2011-01-26 Thread Casey Dahlin
On Wed, Jan 26, 2011 at 01:40:25PM -0500, Kristian Høgsberg wrote:
> 2011/1/26 Josh Leverette :
> > I'm not certain, but I think there could eventually be enough variation for 
> > that to be needed. However, even if there isn't, parsing an XML file might 
> > be a better long term solution that weakly linked functions and things like 
> > that. Perhaps we could modify his idea about an XML profile structure to 
> > allow you to delve into each supported profile and find out more about what 
> > it supports without having to hard code acceptable version numbers into a 
> > program. The only problem I foresee is how to modify the XML file.
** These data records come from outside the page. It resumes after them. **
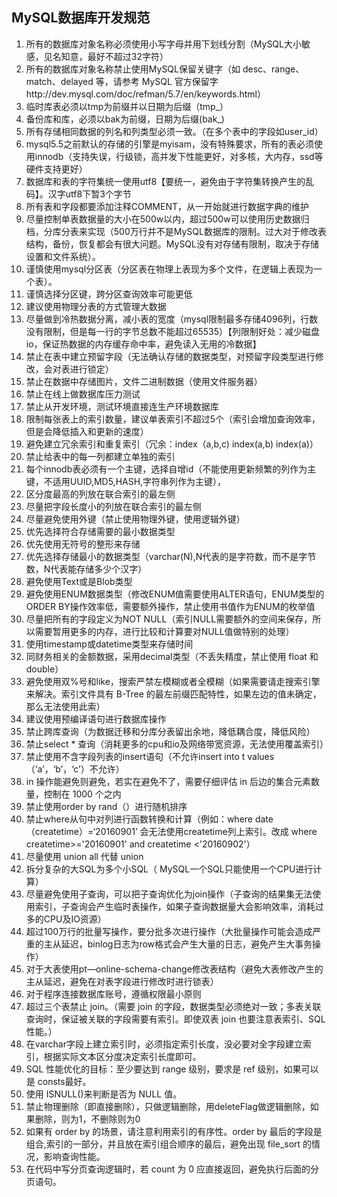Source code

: ## MySQL数据库开发规范

1. 所有的数据库对象名称必须使用小写字母并用下划线分割（MySQL大小敏感，见名知意，最好不超过32字符）
2. 所有的数据库对象名称禁止使用MySQL保留关键字（如 desc、range、match、delayed 等，请参考 MySQL 官方保留字http://dev.mysql.com/doc/refman/5.7/en/keywords.html）
3. 临时库表必须以tmp为前缀并以日期为后缀（tmp_）
4. 备份库和库，必须以bak为前缀，日期为后缀(bak_)
5. 所有存储相同数据的列名和列类型必须一致。（在多个表中的字段如user_id）
6. mysql5.5之前默认的存储的引擎是myisam，没有特殊要求，所有的表必须使用innodb（支持失误，行级锁，高并发下性能更好，对多核，大内存，ssd等硬件支持更好）
7. 数据库和表的字符集统一使用utf8【要统一，避免由于字符集转换产生的乱码】。汉字utf8下暂3个字节
8. 所有表和字段都要添加注释COMMENT，从一开始就进行数据字典的维护
9. 尽量控制单表数据量的大小在500w以内，超过500w可以使用历史数据归档，分库分表来实现（500万行并不是MySQL数据库的限制。过大对于修改表结构，备份，恢复都会有很大问题。MySQL没有对存储有限制，取决于存储设置和文件系统）。
10. 谨慎使用mysql分区表（分区表在物理上表现为多个文件，在逻辑上表现为一个表）。
11. 谨慎选择分区键，跨分区查询效率可能更低
12. 建议使用物理分表的方式管理大数据
13. 尽量做到冷热数据分离，减小表的宽度（mysql限制最多存储4096列，行数没有限制，但是每一行的字节总数不能超过65535）【列限制好处：减少磁盘io，保证热数据的内存缓存命中率，避免读入无用的冷数据】
14. 禁止在表中建立预留字段（无法确认存储的数据类型，对预留字段类型进行修改，会对表进行锁定）
15. 禁止在数据中存储图片，文件二进制数据（使用文件服务器）
16. 禁止在线上做数据库压力测试
17. 禁止从开发环境，测试环境直接连生产环境数据库
18. 限制每张表上的索引数量，建议单表索引不超过5个（索引会增加查询效率，但是会降低插入和更新的速度）  
19. 避免建立冗余索引和重复索引（冗余：index（a,b,c) index(a,b) index(a)）
20. 禁止给表中的每一列都建立单独的索引
21. 每个innodb表必须有一个主键，选择自增id（不能使用更新频繁的列作为主键，不适用UUID,MD5,HASH,字符串列作为主键），
22. 区分度最高的列放在联合索引的最左侧
23. 尽量把字段长度小的列放在联合索引的最左侧
24. 尽量避免使用外键（禁止使用物理外键，使用逻辑外键）
25. 优先选择符合存储需要的最小数据类型
26. 优先使用无符号的整形来存储
27. 优先选择存储最小的数据类型（varchar(N),N代表的是字符数，而不是字节数，N代表能存储多少个汉字）
28. 避免使用Text或是Blob类型
29. 避免使用ENUM数据类型（修改ENUM值需要使用ALTER语句，ENUM类型的ORDER BY操作效率低，需要额外操作，禁止使用书值作为ENUM的枚举值
30. 尽量把所有的字段定义为NOT NULL（索引NULL需要额外的空间来保存，所以需要暂用更多的内存，进行比较和计算要对NULL值做特别的处理）
31. 使用timestamp或datetime类型来存储时间
32. 同财务相关的金额数据，采用decimal类型（不丢失精度，禁止使用 float 和 double）
33. 避免使用双%号和like，搜索严禁左模糊或者全模糊（如果需要请走搜索引擎来解决。索引文件具有 B-Tree 的最左前缀匹配特性，如果左边的值未确定，那么无法使用此索）
34. 建议使用预编译语句进行数据库操作
35. 禁止跨库查询（为数据迁移和分库分表留出余地，降低耦合度，降低风险）
36. 禁止select * 查询（消耗更多的cpu和io及网络带宽资源，无法使用覆盖索引）
37. 禁止使用不含字段列表的insert语句（不允许insert into t values（‘a’，‘b’，‘c’）不允许）
38. in 操作能避免则避免，若实在避免不了，需要仔细评估 in 后边的集合元素数量，控制在 1000 个之内
39. 禁止使用order by rand（）进行随机排序
40. 禁止where从句中对列进行函数转换和计算（例如：where date（createtime）=‘20160901’ 会无法使用createtime列上索引。改成 where createtime>='20160901' and createtime <'20160902'）
41. 尽量使用 union all 代替 union
42. 拆分复杂的大SQL为多个小SQL（ MySQL一个SQL只能使用一个CPU进行计算）
43. 尽量避免使用子查询，可以把子查询优化为join操作（子查询的结果集无法使用索引，子查询会产生临时表操作，如果子查询数据量大会影响效率，消耗过多的CPU及IO资源）
44. 超过100万行的批量写操作，要分批多次进行操作（大批量操作可能会造成严重的主从延迟，binlog日志为row格式会产生大量的日志，避免产生大事务操作）
45. 对于大表使用pt—online-schema-change修改表结构（避免大表修改产生的主从延迟，避免在对表字段进行修改时进行锁表）
46. 对于程序连接数据库账号，遵循权限最小原则
47. 超过三个表禁止 join。（需要 join 的字段，数据类型必须绝对一致；多表关联查询时，保证被关联的字段需要有索引。即使双表 join 也要注意表索引、SQL 性能。）
48. 在varchar字段上建立索引时，必须指定索引长度，没必要对全字段建立索引，根据实际文本区分度决定索引长度即可。
49. SQL 性能优化的目标：至少要达到 range 级别，要求是 ref 级别，如果可以是 consts最好。
50. 使用 ISNULL()来判断是否为 NULL 值。
51. 禁止物理删除（即直接删除），只做逻辑删除，用deleteFlag做逻辑删除，如果删除，则为1，不删除则为0
52. 如果有 order by 的场景，请注意利用索引的有序性。order by 最后的字段是组合,索引的一部分，并且放在索引组合顺序的最后，避免出现 file_sort 的情况，影响查询性能。
53. 在代码中写分页查询逻辑时，若 count 为 0 应直接返回，避免执行后面的分页语句。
It's not 
> > going to be the end user's job.. but if any program could modify it there 
> > needs to be a fallback system to prevent a rogue program from deleting 
> > other profile advertisements written in by the system or other programs.
> 
> The XML file isn't used at runtime.  It's just a convenient mechanism
> to describe the interface.  The way it works is that a client connects
> to the server and the server will then advertise all the global
> objects available by giving their object id, interface name and
> version.  A client can then look through the list to see what's
> available and adjust its behaviour accordingly.
> 
> Kristian
> 

Does the XML file have a particular schema?

It might be useful to install it in /usr/share so it could be used by
tools. I'm thinking mostly of a d-feet style introspection tool for the
Wayland protocol (we could even go as far as dynamically adaptable
bindings for languages like Ruby or Python).